Now, we can look at these things together, and we can ask essentially how many of our test points
are correctly predicted versus not, so we can have a correct classification rate (CCR) equal to
(a + d) divided by (a + b + c + d),
and that would give us an overall correct classification rate.
You will see in the literature many other measures that are based on the confusion matrix,
and the most common one that you will see is kappa. Kappa is essentially
just a measure of correct classification rate above and beyond random expectations.
So those are a bunch of performance measures.
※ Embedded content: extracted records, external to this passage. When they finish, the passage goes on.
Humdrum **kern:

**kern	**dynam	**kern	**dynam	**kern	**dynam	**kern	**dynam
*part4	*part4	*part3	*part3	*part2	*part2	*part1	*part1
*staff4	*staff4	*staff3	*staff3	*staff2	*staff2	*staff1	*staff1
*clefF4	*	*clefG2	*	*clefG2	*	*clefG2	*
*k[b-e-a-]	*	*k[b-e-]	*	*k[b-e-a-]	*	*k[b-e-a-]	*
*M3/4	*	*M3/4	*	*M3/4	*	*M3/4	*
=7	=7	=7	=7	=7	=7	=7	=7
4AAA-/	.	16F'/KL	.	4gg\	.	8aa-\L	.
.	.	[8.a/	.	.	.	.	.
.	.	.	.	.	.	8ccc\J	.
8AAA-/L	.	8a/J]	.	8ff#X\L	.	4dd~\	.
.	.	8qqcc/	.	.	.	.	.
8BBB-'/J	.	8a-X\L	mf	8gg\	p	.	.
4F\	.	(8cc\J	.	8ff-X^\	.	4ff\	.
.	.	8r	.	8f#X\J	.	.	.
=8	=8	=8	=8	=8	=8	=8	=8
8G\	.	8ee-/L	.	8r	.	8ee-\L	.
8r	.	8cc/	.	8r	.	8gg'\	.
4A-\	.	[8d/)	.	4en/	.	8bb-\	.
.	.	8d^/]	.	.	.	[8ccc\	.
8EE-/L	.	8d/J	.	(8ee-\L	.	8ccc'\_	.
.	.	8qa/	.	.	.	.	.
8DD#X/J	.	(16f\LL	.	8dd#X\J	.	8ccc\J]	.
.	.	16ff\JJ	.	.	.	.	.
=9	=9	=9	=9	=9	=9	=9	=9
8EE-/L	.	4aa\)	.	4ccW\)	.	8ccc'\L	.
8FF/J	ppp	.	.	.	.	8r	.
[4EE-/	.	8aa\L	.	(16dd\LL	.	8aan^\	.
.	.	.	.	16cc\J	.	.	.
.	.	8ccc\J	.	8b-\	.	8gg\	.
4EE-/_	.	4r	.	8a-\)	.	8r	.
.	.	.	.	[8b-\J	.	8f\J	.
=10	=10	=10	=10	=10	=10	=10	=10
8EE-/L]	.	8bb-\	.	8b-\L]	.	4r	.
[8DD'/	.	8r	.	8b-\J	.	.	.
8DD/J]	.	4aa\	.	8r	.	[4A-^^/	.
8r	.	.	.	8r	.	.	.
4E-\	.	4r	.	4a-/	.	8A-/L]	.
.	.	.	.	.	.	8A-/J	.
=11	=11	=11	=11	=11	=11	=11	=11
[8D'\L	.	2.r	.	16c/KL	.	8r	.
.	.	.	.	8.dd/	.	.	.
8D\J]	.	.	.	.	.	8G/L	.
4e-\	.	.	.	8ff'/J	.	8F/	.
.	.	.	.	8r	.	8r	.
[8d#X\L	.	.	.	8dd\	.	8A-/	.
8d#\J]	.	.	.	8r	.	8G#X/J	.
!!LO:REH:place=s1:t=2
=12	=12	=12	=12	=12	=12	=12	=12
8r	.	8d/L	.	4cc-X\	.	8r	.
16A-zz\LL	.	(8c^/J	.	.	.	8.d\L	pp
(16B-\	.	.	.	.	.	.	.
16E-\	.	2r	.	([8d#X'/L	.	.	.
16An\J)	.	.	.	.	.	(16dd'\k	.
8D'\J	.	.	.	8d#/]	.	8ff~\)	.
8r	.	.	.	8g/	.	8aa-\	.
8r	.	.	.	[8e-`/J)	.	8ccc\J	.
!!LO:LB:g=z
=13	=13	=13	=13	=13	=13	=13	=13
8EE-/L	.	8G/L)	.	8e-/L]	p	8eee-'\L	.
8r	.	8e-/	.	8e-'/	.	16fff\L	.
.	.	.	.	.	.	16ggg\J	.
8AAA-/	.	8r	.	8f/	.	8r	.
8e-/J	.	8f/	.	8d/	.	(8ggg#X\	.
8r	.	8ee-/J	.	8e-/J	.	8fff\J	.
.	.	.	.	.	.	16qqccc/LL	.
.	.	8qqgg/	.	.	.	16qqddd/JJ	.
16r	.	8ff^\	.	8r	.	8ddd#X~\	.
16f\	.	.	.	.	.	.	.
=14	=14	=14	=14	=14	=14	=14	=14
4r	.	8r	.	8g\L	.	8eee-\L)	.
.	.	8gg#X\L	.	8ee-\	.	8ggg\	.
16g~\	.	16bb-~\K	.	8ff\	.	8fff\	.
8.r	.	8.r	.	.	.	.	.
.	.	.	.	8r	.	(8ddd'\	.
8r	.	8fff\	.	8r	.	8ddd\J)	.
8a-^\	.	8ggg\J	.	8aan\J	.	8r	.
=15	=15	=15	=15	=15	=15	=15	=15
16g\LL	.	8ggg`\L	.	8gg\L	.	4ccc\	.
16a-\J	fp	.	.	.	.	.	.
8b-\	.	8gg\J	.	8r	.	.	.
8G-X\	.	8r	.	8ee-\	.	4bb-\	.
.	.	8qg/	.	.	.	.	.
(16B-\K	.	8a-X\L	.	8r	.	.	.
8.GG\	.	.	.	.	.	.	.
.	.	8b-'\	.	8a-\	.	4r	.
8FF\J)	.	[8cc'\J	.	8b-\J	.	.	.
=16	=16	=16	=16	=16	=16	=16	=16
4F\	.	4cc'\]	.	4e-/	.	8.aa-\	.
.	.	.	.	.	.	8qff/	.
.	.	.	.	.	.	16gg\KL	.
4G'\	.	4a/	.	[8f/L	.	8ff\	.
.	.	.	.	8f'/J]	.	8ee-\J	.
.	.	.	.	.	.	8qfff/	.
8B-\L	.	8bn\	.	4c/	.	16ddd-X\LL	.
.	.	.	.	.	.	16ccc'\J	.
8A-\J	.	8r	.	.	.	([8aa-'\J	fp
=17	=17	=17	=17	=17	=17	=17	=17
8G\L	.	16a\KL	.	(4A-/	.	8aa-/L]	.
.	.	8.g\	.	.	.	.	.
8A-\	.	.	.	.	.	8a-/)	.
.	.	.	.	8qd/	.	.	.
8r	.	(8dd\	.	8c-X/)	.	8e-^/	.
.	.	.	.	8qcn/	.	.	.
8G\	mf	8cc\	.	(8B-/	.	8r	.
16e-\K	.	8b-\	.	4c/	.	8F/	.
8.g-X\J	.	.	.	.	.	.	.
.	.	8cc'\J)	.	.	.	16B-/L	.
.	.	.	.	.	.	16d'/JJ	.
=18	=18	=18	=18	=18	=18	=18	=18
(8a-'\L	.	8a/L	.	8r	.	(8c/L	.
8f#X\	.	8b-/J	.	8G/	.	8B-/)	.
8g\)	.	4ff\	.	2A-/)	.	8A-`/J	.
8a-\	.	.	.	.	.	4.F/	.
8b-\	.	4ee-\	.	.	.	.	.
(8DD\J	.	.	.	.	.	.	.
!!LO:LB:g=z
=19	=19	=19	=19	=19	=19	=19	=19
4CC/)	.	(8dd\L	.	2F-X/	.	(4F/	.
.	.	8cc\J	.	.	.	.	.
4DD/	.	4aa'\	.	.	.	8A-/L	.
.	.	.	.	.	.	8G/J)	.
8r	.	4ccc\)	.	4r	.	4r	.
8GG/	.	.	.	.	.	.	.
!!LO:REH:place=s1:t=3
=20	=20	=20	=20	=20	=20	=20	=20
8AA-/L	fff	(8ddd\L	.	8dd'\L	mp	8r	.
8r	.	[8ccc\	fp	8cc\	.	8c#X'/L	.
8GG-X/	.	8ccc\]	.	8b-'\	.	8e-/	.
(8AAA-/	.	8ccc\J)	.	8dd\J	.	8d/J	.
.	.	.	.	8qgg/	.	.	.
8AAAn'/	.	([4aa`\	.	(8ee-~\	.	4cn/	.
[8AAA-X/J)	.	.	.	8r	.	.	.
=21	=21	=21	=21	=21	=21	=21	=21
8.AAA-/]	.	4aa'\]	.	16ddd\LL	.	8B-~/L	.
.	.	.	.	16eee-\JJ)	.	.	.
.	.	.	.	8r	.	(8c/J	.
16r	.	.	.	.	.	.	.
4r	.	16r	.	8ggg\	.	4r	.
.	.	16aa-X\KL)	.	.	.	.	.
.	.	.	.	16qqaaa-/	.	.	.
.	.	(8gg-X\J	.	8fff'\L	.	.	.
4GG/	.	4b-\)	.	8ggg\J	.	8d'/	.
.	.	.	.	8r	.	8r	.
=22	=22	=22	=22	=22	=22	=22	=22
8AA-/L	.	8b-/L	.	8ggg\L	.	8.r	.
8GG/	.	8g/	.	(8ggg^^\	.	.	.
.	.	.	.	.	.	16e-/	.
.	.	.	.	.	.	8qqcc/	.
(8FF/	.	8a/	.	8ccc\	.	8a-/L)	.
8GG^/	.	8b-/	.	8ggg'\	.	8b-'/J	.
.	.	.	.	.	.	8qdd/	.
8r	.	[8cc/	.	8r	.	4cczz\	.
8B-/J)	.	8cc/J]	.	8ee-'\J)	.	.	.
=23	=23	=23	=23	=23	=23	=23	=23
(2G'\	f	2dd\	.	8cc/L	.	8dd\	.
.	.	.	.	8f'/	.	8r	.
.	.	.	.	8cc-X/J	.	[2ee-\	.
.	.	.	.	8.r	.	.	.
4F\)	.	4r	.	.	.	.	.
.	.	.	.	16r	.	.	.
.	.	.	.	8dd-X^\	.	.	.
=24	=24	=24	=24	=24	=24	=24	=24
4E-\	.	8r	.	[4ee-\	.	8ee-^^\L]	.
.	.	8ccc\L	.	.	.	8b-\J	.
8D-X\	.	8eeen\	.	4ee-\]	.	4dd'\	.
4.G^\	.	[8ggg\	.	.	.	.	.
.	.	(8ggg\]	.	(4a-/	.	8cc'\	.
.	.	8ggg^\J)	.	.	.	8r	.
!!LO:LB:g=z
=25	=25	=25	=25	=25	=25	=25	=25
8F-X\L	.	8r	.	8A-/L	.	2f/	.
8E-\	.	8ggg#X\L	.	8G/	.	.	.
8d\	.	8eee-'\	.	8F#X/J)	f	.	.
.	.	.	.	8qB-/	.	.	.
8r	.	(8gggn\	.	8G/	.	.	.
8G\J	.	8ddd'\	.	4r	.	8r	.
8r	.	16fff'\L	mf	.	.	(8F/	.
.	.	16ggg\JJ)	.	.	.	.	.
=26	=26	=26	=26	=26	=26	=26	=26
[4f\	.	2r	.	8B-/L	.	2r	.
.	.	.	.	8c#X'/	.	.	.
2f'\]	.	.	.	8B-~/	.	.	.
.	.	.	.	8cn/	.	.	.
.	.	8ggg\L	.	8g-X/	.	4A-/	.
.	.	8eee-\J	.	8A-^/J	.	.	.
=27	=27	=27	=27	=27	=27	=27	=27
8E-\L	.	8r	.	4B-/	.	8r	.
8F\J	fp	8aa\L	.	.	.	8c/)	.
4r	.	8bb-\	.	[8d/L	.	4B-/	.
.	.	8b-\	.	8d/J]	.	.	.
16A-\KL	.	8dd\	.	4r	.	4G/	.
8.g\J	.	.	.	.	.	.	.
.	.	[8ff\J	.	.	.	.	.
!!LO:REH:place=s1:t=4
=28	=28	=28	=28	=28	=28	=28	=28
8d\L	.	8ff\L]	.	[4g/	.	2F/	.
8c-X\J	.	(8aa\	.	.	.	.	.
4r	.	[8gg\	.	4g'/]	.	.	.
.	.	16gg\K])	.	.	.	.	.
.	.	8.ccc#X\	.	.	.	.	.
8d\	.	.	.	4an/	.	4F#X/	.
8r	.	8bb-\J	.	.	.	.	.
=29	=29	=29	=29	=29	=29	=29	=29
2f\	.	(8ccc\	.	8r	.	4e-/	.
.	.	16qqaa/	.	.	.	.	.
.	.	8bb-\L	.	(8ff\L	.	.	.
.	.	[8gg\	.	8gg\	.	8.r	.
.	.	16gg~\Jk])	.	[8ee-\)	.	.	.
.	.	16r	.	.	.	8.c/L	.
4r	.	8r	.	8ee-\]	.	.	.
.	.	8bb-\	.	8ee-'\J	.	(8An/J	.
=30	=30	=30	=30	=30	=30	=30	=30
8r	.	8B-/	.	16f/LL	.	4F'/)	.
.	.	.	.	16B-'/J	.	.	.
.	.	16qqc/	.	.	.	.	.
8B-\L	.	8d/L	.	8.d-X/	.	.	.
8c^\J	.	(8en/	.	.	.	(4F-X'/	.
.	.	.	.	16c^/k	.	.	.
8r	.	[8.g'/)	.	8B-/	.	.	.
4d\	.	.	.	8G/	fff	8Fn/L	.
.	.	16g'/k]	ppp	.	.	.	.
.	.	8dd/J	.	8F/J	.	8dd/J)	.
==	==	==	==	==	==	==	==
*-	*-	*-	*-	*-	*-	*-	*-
They are based on the confusion matrix, but I want you to notice one thing.
We can use the correct classification rate as the illustration.
Notice that correct prediction or incorrect prediction of presences and of absences has the same weight.
So, it's just a much of an error to mispredict an absence as presence, as to mispredict a presence as absence.
This has pretty serious implications, because (if you were paying attention in the first module), you know that this kind of error
is much less of concern than this kind of error.
Which is to say, omission error is much more serious than commission error.
So, that is a very strong reason why we should avoid performance measures that weight b and c equally.
OK, that's essentially a use of a statistic that doesn't fit well with the conceptual basis of what it is that we are trying to test.
So, that gives you some of the practicalities regarding testing species distribution models and ecological niche models,
and in a moment we will be back with a third piece of this module to talk about some significance tests.